# Task item
Take the line containing "Ultimate Guide to the Sims 4 Foster" and every line after it to the end of the material below; reproduce them exactly, without pictures.
Dataset START
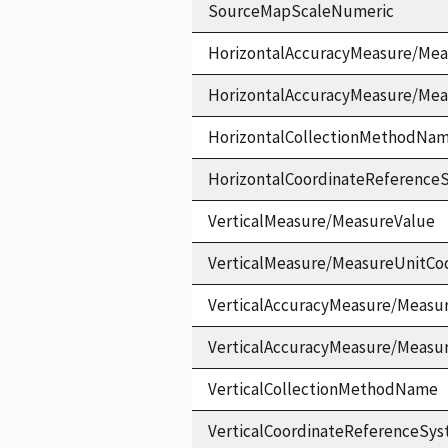
SourceMapScaleNumeric
HorizontalAccuracyMeasure/Mea
HorizontalAccuracyMeasure/Me
HorizontalCollectionMethodNa
HorizontalCoordinateReferen
VerticalMeasure/MeasureValue
VerticalMeasure/MeasureUnitCo
VerticalAccuracyMeasure/Measu
VerticalAccuracyMeasure/Measu
VerticalCollectionMethodName
VerticalCoordinateReferenceS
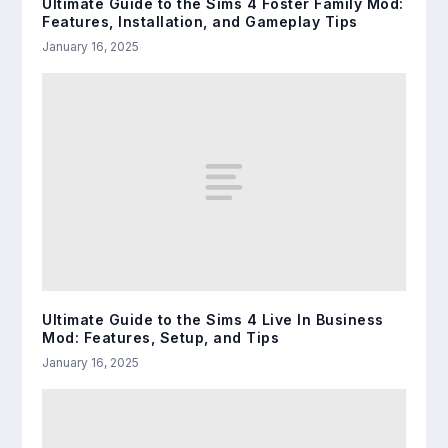
Ultimate Guide to the Sims 4 Foster Family Mod:
Features, Installation, and Gameplay Tips
January 16, 2025
Ultimate Guide to the Sims 4 Live In Business
Mod: Features, Setup, and Tips
January 16, 2025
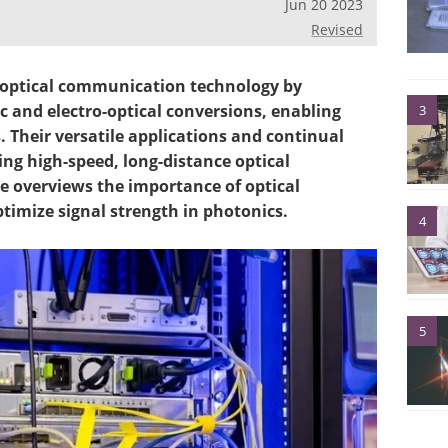
Jun 20 2023
Revised
 optical communication technology by
c and electro-optical conversions, enabling
3
s. Their versatile applications and continual
ng high-speed, long-distance optical
e overviews the importance of optical
timize signal strength in photonics.
4
5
Dataset END
# Solution to this problem
Ultimate Guide to the Sims 4 Foster Family Mod:
Features, Installation, and Gameplay Tips
January 16, 2025
Ultimate Guide to the Sims 4 Live In Business
Mod: Features, Setup, and Tips
January 16, 2025
Jun 20 2023
Revised
 optical communication technology by
c and electro-optical conversions, enabling
3
s. Their versatile applications and continual
ng high-speed, long-distance optical
e overviews the importance of optical
timize signal strength in photonics.
4
5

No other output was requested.